Bireyin sorunlarına odaklanmış, toplumsal muhalefetten uzaklaşmış, burjuva estetiğini sahiplenmiş, tüketim toplumunun ihtiyaçları ve isteklerine uygun sanattaki anlam; egemen sınıfların egemen pozisyonlarını devam ettirmelerini sağlayan mistifikasyonun meydana geldiği yerdir. Böylelikle güzellik, sanat ve saflık nosyonları devamlılık kazanır, yönetilen kitleler bir yandan reklamcılığın diğer yandan da ‘güzel’, ‘yüceltilmiş’, ‘iyi’, ‘hayranlık uyandıran’ın yaylım ateşine maruz kalarak “çatışmanın olmadığı şiddetsizlik’ durumunda tutulur. Dolayısıyla sistemi gerçek anlamda eleştiren, karşı çıkan, yalnızca ilerici/bütünlüklü bir sanatın değil, aynı biçimde belgeselin ve fotoröportajın da geliştirilmesinin önündeki engel, estetik burjuva estetiği olur.

Bu tarz bir üretimi benimsemiş sanatçı ve görüntü üreticileri, egemenlerin dilini ve tekniğini kullandıkları içindir ki, sanatçıları öznel olarak ilerici gibi görünseler de üretimleri burjuva olmaya, burjuva tüketim toplumunun ihtiyaçlarını karşılamaya devam etmektedirler. Güç ile korkaklık arasında bir yerlerdedirler. Nerede durdukları, nereye baktıkları belli değildir.
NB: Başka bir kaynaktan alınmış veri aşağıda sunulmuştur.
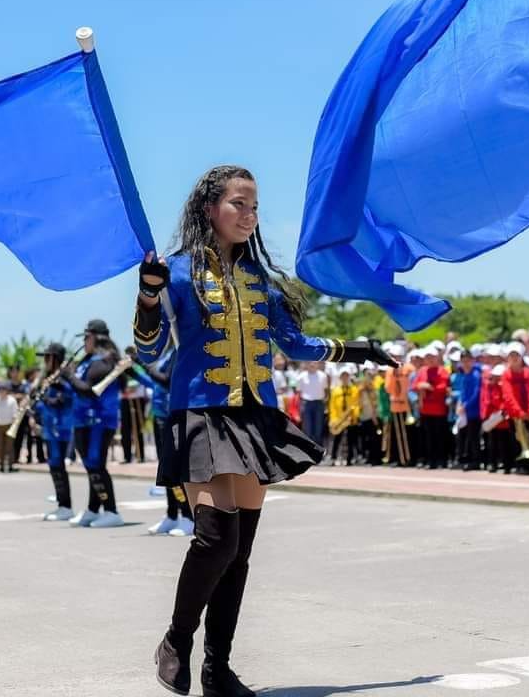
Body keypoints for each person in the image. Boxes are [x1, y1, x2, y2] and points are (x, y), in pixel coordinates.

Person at [134, 164, 394, 696]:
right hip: (201, 416)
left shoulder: (259, 281)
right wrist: (147, 297)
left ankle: (217, 668)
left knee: (240, 553)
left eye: (254, 207)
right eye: (238, 204)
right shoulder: (176, 273)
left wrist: (357, 349)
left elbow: (295, 345)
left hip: (254, 420)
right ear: (210, 208)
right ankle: (176, 640)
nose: (249, 216)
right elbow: (148, 349)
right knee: (214, 540)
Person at [67, 319, 125, 529]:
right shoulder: (89, 359)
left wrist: (69, 376)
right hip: (83, 419)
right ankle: (93, 508)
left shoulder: (105, 360)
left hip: (99, 421)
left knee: (96, 465)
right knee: (91, 466)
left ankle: (111, 510)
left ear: (96, 337)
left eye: (86, 337)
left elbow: (87, 389)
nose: (84, 341)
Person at [139, 347, 195, 536]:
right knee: (166, 470)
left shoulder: (180, 350)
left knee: (176, 469)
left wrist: (143, 365)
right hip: (160, 415)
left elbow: (166, 381)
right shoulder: (168, 353)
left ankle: (188, 516)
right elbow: (153, 383)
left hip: (173, 414)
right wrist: (132, 371)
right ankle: (172, 515)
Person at [36, 343, 77, 522]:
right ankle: (62, 505)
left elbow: (65, 399)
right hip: (50, 428)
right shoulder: (50, 376)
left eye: (47, 357)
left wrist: (46, 398)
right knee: (54, 467)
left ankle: (66, 506)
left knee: (58, 468)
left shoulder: (64, 376)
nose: (45, 361)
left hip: (62, 428)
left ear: (54, 358)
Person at [412, 349, 451, 469]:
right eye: (427, 357)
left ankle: (441, 460)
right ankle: (430, 460)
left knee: (440, 436)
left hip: (439, 410)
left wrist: (430, 388)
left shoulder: (442, 371)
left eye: (432, 357)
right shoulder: (422, 371)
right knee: (428, 437)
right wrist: (420, 385)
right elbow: (414, 386)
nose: (430, 360)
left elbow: (443, 387)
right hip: (425, 410)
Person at [0, 381, 19, 473]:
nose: (2, 392)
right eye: (0, 390)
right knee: (0, 447)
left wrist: (13, 423)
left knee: (9, 446)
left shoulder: (11, 400)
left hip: (9, 425)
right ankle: (2, 465)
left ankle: (11, 465)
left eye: (3, 390)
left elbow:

Başka bir açıdan bana; “nereden bakıyoruz,” sorusu, Charlie Chaplin’in göçmen filminden bir sahneyi çağrıştırıyor. Fırtınaya yakalanmış ve şiddetle sallanan bir geminin tüm yolcularının iskele-bordaya yüklenip deniz tuttuğu sahne... Herkes kusarken Chaplin, seyirciye arkası dönük şekilde, bacakları geriye tekmeler savurarak sancak-bordadan sarkmaktadır. İzleyici onu deniz tuttuğunu düşünürken Chaplin birden kendini yukarı çeker ve bastonuyla bir balık yakaladığını görürüz. Yönetmenin ustalığı; çekimin yapıldığı açı ve kamerasını konuşlandırdığı yer tercihidir, ki izleyicinin algısını da yönlendirir. İkinci sahneyi göstermeseydi, izleyici birinci durumdan başka bir şey düşünmeyecekti.
Fotoğrafçılar/fotomuhabirleri ve olaylara tanıklık eden kameramanların, kendi güvenliklerini düşünerek tomaların ardında konuşlanarak görüntü üretmeleri gibi... Bir yerde nereden baktığımız nasıl baktığımızı belirliyor. Nasıl baktığımız da nereden baktığımıza bağlı.

Direnişin içinden iktidar ve güç nasıl görünüyor? Bakmak şart...

Ne yazık ki, neoliberallerin aydınları ve sanatçıları ve tabii ki iktidar medyasının fotomuhabirleri ve habercileri de hiç bu açıdan bakmadılar, bulundukları yerde iyi beslendiler, güvenlilerdi bir de.

.. İktidarlar; kendisi için daha ileri bir demokrasiyi hayata geçirmek, geçmişi anmak/unutturmamak, onların açtığı yoldan yürümek, haklarının mücadelesini vermek, eşit ve adil bir gelecek adına ortak paydada birleşen topluluklardan korkarlar. Karşılığında başvuracağı şiddet ise otoritenin ‘gösterisi’ne dönüşür.

Weil, İlyada’yı çözümlerken: “Şiddet başat olduğunda güçlü tam anlamıyla güçlü olmadığını, güçsüz tam anlamıyla güçsüz olmadığını düşünmez...” der. İktidar; elindeki toması, akrebi, gazı, mermisi, hapishaneleri, yasaları ve yasaklarıyla güçlü olduğunu düşünür, ama aynı zamanda güç için o kadar çok enstrümana sığınmasının, korkaklıkla arasında bir bağ olduğu iktidarın aklından geçmez. OHAL yasalarıyla kültür yapılarına kayyum atarken de, ülkeyi aynı zeminde seçime götürürken de, barış isteyeni içeri tıkarken de, savaş çığlıkları atanlarla ittifak kurarken de böyleydi bu. Faşizm gelirken, güç ile korkaklık arasındaki bu bağ şiddeti yükseltir, faşizm elini kolunu sallayarak tırpanıyla kol gezer, ölüm fabrikalarından faşizmin kara dumanı püskürtülür.

Üstelik Nazilerden farklı olarak artık toplama kampları yaşam alanlarımızdır.